Lately, I’ve been looking at some really big ideas. I’d like to focus in on the practice of drawing again, specifically, the work that lines do. I noted an “airiness” in my “Zen drawings” in my post, “The Paradox of Zen Drawing,” a characteristic not shared by all line drawings. How did I achieve this “airiness, if not by mere virtue of their being line drawings?” To what extent does the line play a role in expressing the essence of what is being depicted?
Below are some sketches/drawings of my own, which I’ll use to consider two major elements, quality of line and overall “gesture.”
The above are abstract drawings of kitchenware in pastel, and the below were drawn in color pencils. They are all very static, like they’re in repose, but the pastel drawings are more grainy and less fine.
When composing a line drawing, I learned to really appreciate the fact that all lines have two sides, and each side has an edge; the appearance of which, even from arm’s length, can influence the quality/nature of a drawing. For example, when the edges of the sides of the lines are more smooth, the drawing looks more polished, literally, and has a more refined quality, even though the flow of the lines are the same.
Now, the pastel drawings were drawn on Chinese water color paper, which has the same consistency as tissue paper but is more durable, while the color pencil drawings are drawn on drawing paper (in my sketchbook), and the below drawing was drawn in ink and on paper that feels like parchment paper. The first is much more transparent than the others and is a great contrast to the heaviness of the pastel, while the parchment paper’s weightiness makes it feel more sturdy and matches very well with the quality of the lines. It is the thickness of the lines, supported by the durability of the paper, which expresses the “gesture” of the subject being in repose, even steadfast.
The artist’s hand and approach.
I’m tempted to separate one’s execution from one’s approach, but I’m not sure if I could, in practice. The above was drawn while I was in a particular frame of mind: I was in China (teaching English) and missing home, and maybe my emotional response was to be strong and steadfast. I especially missed my books and access to a local library in which the books were in English. I began thinking about Van Gogh’s drawings of women with their bonnets on. I focused not on the image, per se, in my head, but the feeling I felt when thinking about the image. It wasn’t of strength but it may have been of repose. I can’t find the source image. It may have been a composite of a variety of drawings/paintings by Van Gogh, or, come to think of it, I may have been thinking about a drawing by another artist altogether, Portrait de femme, buste, by Albrecht Durer. In any case, it was a response to both an idea of a drawing by somebody else and to my circumstances.

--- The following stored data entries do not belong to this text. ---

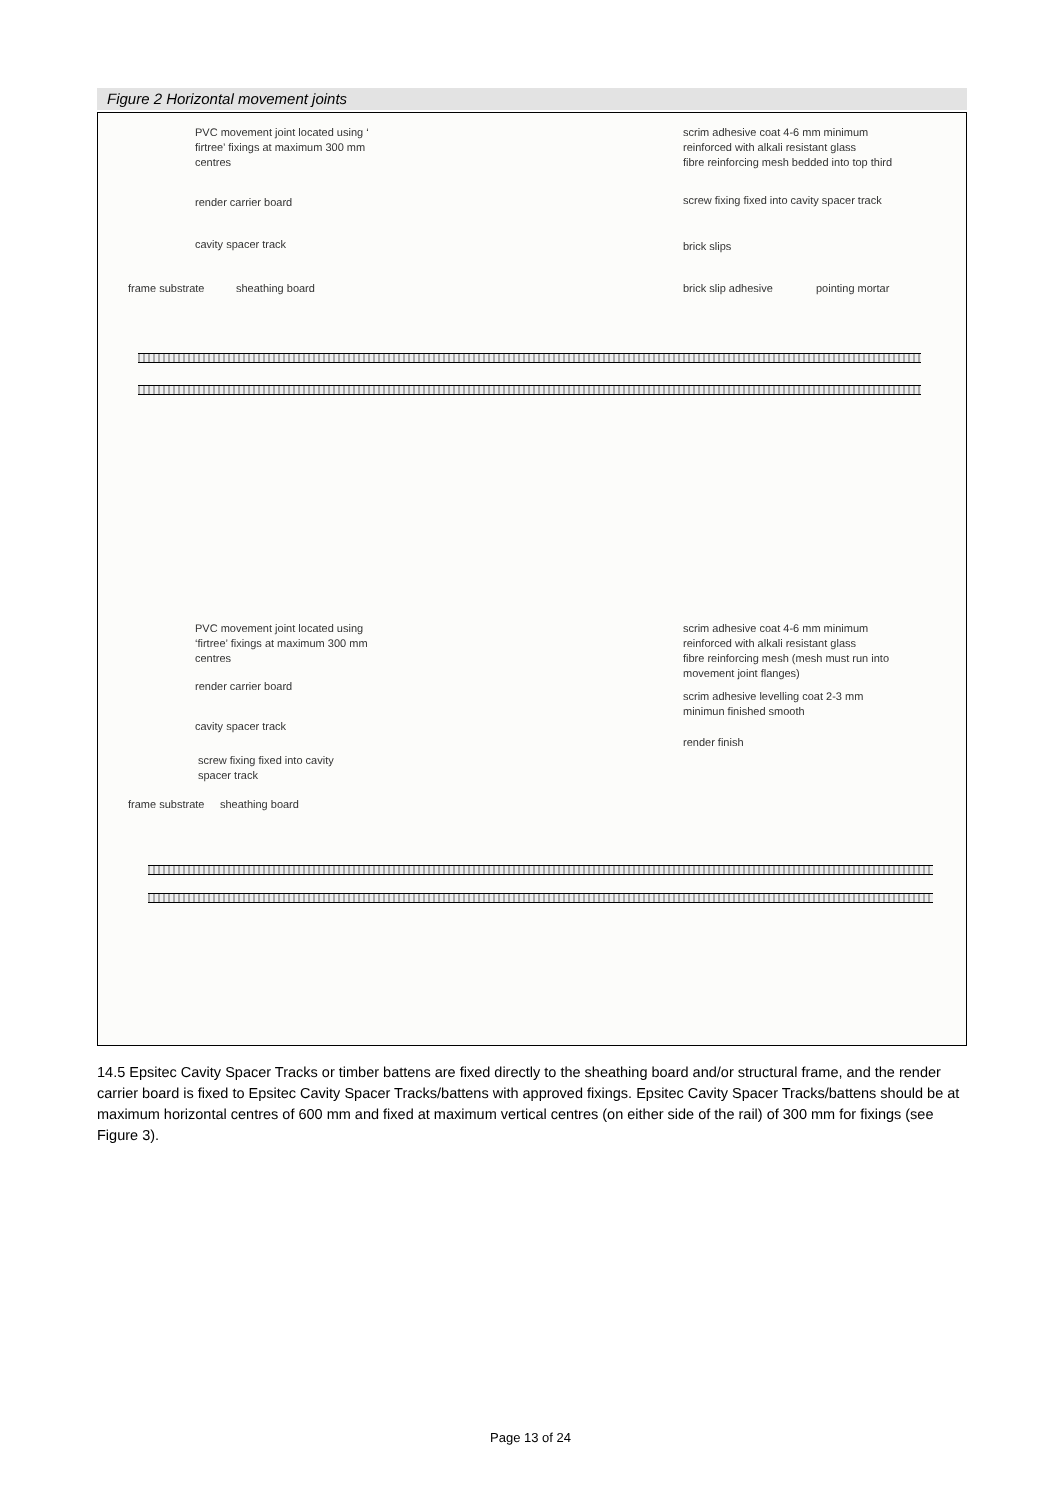Figure 2 Horizontal movement joints
PVC movement joint located using ‘
firtree’ fixings at maximum 300 mm
centres
scrim adhesive coat 4-6 mm minimum
reinforced with alkali resistant glass
fibre reinforcing mesh bedded into top third
render carrier board
screw fixing fixed into cavity spacer track
cavity spacer track brick slips
frame substrate sheathing board brick slip adhesive pointing mortar
PVC movement joint located using
‘firtree’ fixings at maximum 300 mm
centres
scrim adhesive coat 4-6 mm minimum
reinforced with alkali resistant glass
fibre reinforcing mesh (mesh must run into
movement joint flanges)
render carrier board
scrim adhesive levelling coat 2-3 mm
minimun finished smooth
cavity spacer track
render finish
screw fixing fixed into cavity
spacer track
frame substrate sheathing board
14.5 Epsitec Cavity Spacer Tracks or timber battens are fixed directly to the sheathing board and/or structural frame, and the render carrier board is fixed to Epsitec Cavity Spacer Tracks/battens with approved fixings. Epsitec Cavity Spacer Tracks/battens should be at maximum horizontal centres of 600 mm and fixed at maximum vertical centres (on either side of the rail) of 300 mm for fixings (see Figure 3).
Page 13 of 24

The above was drawn in marker and on drawing paper (in my sketchbook), and the choice to use two different colors was deliberate. I drew this the day before I began drawing my “Zen drawings,” and I was looking at a bottle of soy sauce. I liked the idea of the two lines interacting with each other and being able to see this interaction.
I realize that one’s approach to a drawing includes one’s intent, and that opens up the discussion to… well, everything again. So sticking to my examples…
For the last two drawings, I used a fine gel pen and they are again from my sketchbook. For the above, I was following the lines (or illusions of various “lines”) of a dress. I liked the idea of it appearing to float in front of a window with the sunlight streaming through its threads and into the room. It wasn’t just the dress that guided me; it was also an idea of the dress and a feeling of nostalgia from the idea.
For the drawing below, I was guided not by an idea or even a particular feeling, not initially; but only the flow of the lines I could see. When I started to see or feel a sense of “airiness,” I began to cheat a little, making up lines or connecting lines I could see with some imaginary ones, knowing that the overall idea would be same. In short, the idea was manifested out of what I could observe by looking at the bag, and from this, I had an “airy” kind of response.
Frederick Fanck was searching for the essence of his subjects via drawing them. I imagine that, to do so, Franck would have to see a subject as a whole, or an idea of the subject, as opposed to focusing only on a single, visible aspect, but I am only speculating, as Franck’s descriptions of his experiences with Zen drawing were emotional and not technical.
I was deconstructing the appearance of my subjects, by focusing on the lines or illusions of “lines” which I could see. I was not thinking of the bag as a whole, nor did I think of a feeling I could’ve associated with the bag, the way I associated a feeling with the dress, so I can say that my drawing was a response to what I was seeing but not the bag itself.
I want to say I was doing what Franck was doing, but I don’t think I can (or not what he believed he was doing), because what I focused on (lines) was not really a “visible aspect” of my subject; rather, “lines” are the product of some process we’ve developed for perceiving our outer world and, thus, abstract ideas. Zen drawing is supposed to be the practice of one connecting with everything else, and focusing on abstract ideas requires one to look inward in order to create something that is not perceivable outside of oneself.